There’s been a lot of buzz around alternative forms of domain monetization, alternatives to domain parking. Here’s my take on it…
I think quite a few of the ideas circulating around at the moment are sort of dead end. One thing that is pretty overhyped overall I think is development (sorry to say). Domainers are not developers, developing is a defocus for them and they don’t know how to do it properly in most cases. What is the point of spending a week building a website about sharks or octopuses that ends up making $2 on ad-sense a month? Don’t get me wrong, I do believe in building out prime generic domains especially in an e-commerce/lead generation/cpa context, doing SEO, arbitraging the site via PPC etc. I just don’t believe in taking 1000 domains and producing mass content, it’s really only about tricking Google for a little while who will eventually kill it because it’s really about just littering his search index. The only fit for domain mass development is for domains that don’t get type-in traffic. Why would you want to own domains without type-in traffic anyway? Rule number 1 – always follow the traffic. If you stick to this mantra, you get the domain game. If you don’t, I guess you’re condemned to flipping domains on dnforum for $20.

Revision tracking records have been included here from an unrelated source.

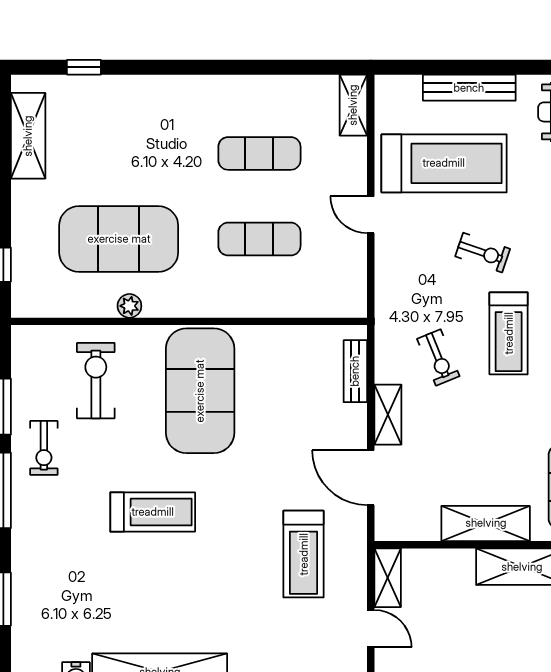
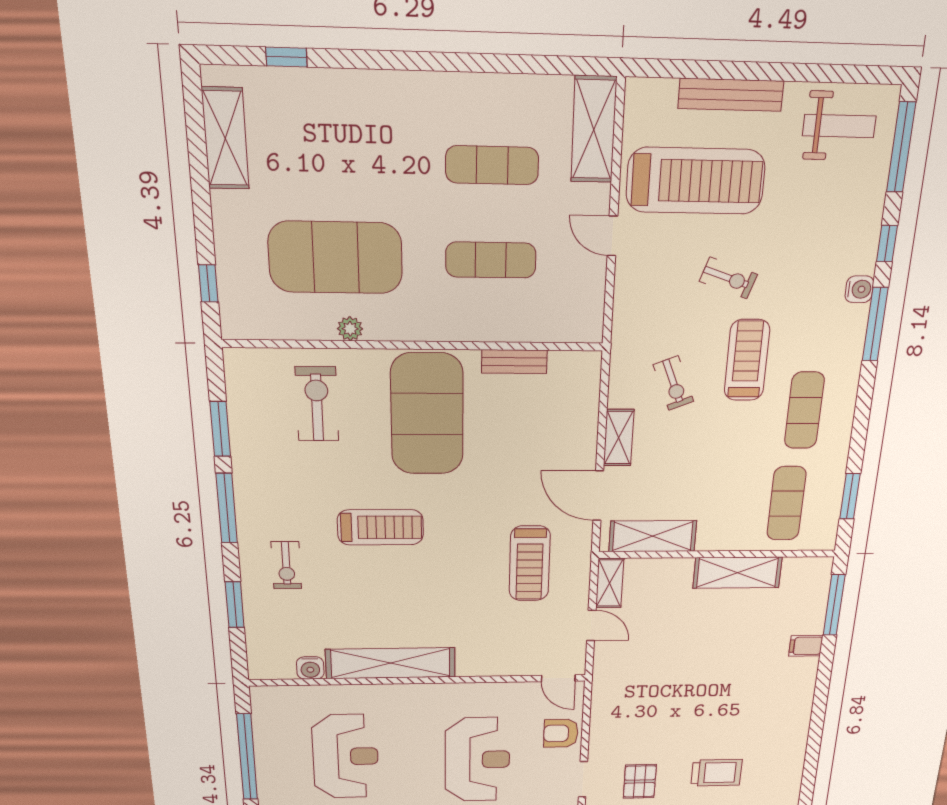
shelving: (353, 105) -> (594, 130), width x1.50, depth x1.33
treadmill: (509, 333) -> (747, 360), turned 180
bench: (355, 371) -> (514, 362), moved, turned 90
exercise bike: (44, 448) -> (286, 565), moved
shelving: (486, 523) -> (653, 536), moved

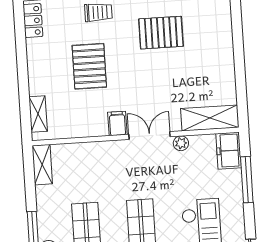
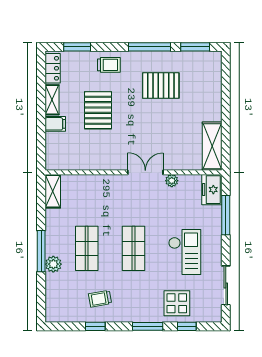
shelving: (38, 114) -> (52, 100), moved
shelving: (210, 118) -> (212, 146), moved, turned 90
filing cabinet: (117, 123) -> (55, 124), moved, turned 90

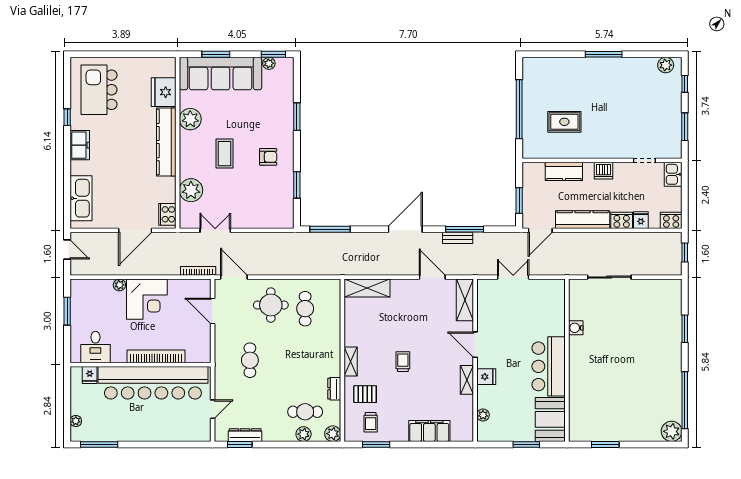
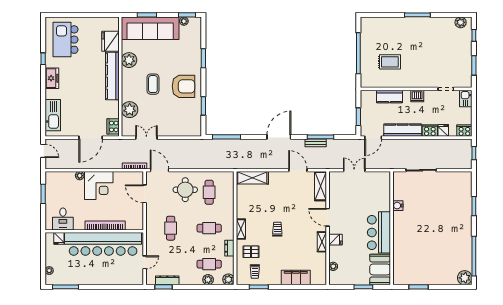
armchair: (268, 157) -> (183, 86), width x1.88, depth x1.88
cafe table: (305, 360) -> (209, 228), added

Since developing is such a complex issue, let’s focus on ways of alternative monetization for type in traffic. These are the areas I think are the way to go forward and make sense, some of them overlap:
- Zero click – The whole idea of this is not sending a visitor to a parked page but directly to an advertiser for a fixed fee for every redirect, similar to PPC for advertisers
- CPA/Lead Generation – I am very strong believer in this model. I think that about 20% of traffic now going to parked pages can be monetized better via CPA/Lead gen. Could even be 30%. This year I plan to take this route and arbitrage significantly more domain traffic to CPA. I want to build a small department in my company entirely focused on this. Problem with CPA is that it is very time consuming, involves a lot of testing and is difficult to scale. I think I have a solution for this though, I will elaborate more in coming weeks.

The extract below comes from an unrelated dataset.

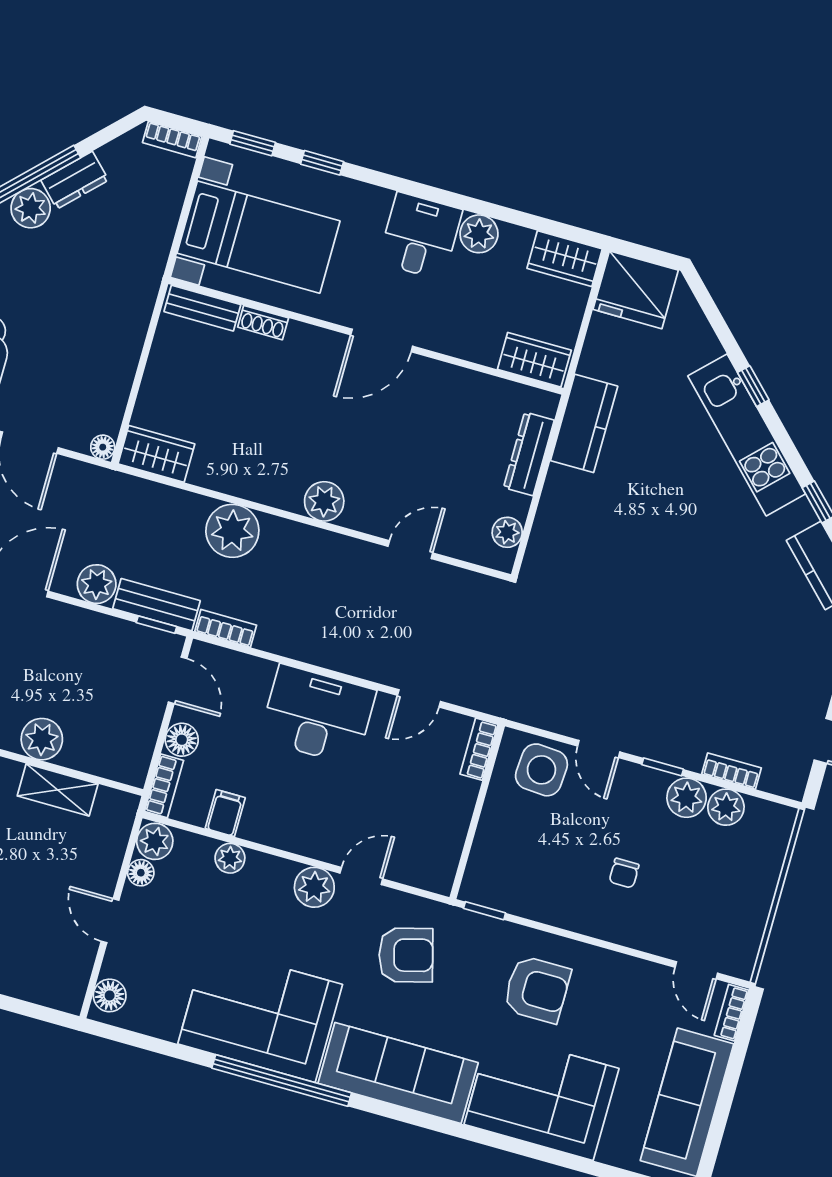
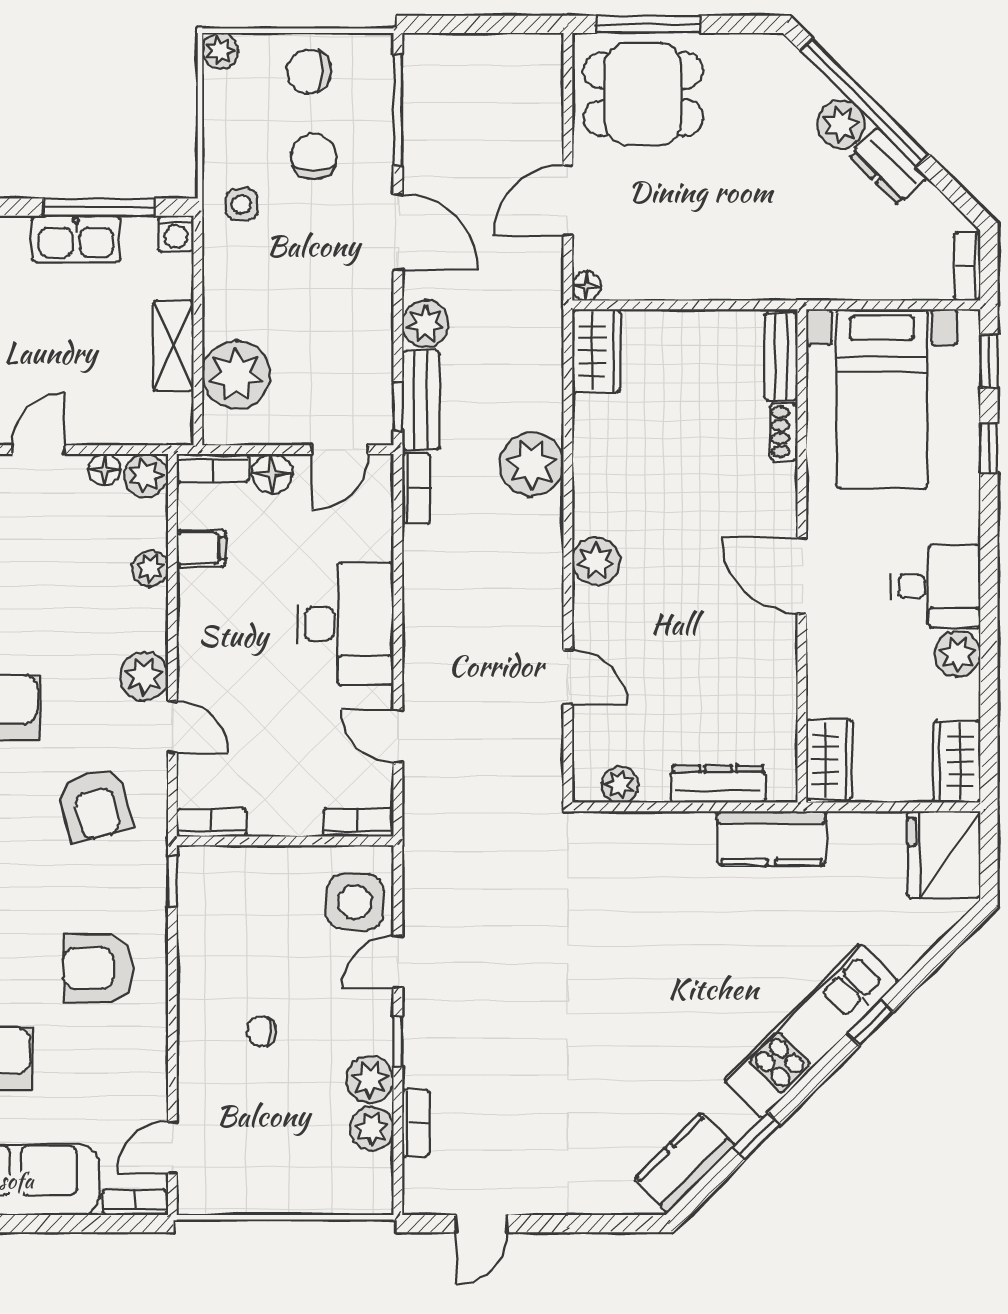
plant: (42, 739) -> (236, 375), moved, width x1.36, depth x1.36
bookcase: (446, 866) -> (212, 823), added
armchair: (537, 989) -> (98, 968), turned 90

- CPM Ads – I think this could be a very decent ad on to parking. Why not put banners or more aggressive display formats on parked pages for advertisers more focused on selling their brand. There is huge money in display advertising and this area has really been ignored by the domain industry. Say you have a domain making $10 rpm. Why not put a banner on top of the parked page making another $5 rpm on top?
- Email/list building – Another area still completely ignored by the domain industry. Say you have a domain like PersonalLoans.com (still paying my debts to Frank). Why not put on it a email submission box entitling subscribers to get hot loan deals once in a while. This could be an interesting avenue for creating another continuous source of revenue from your domains. Email marketing is seriously a huge business.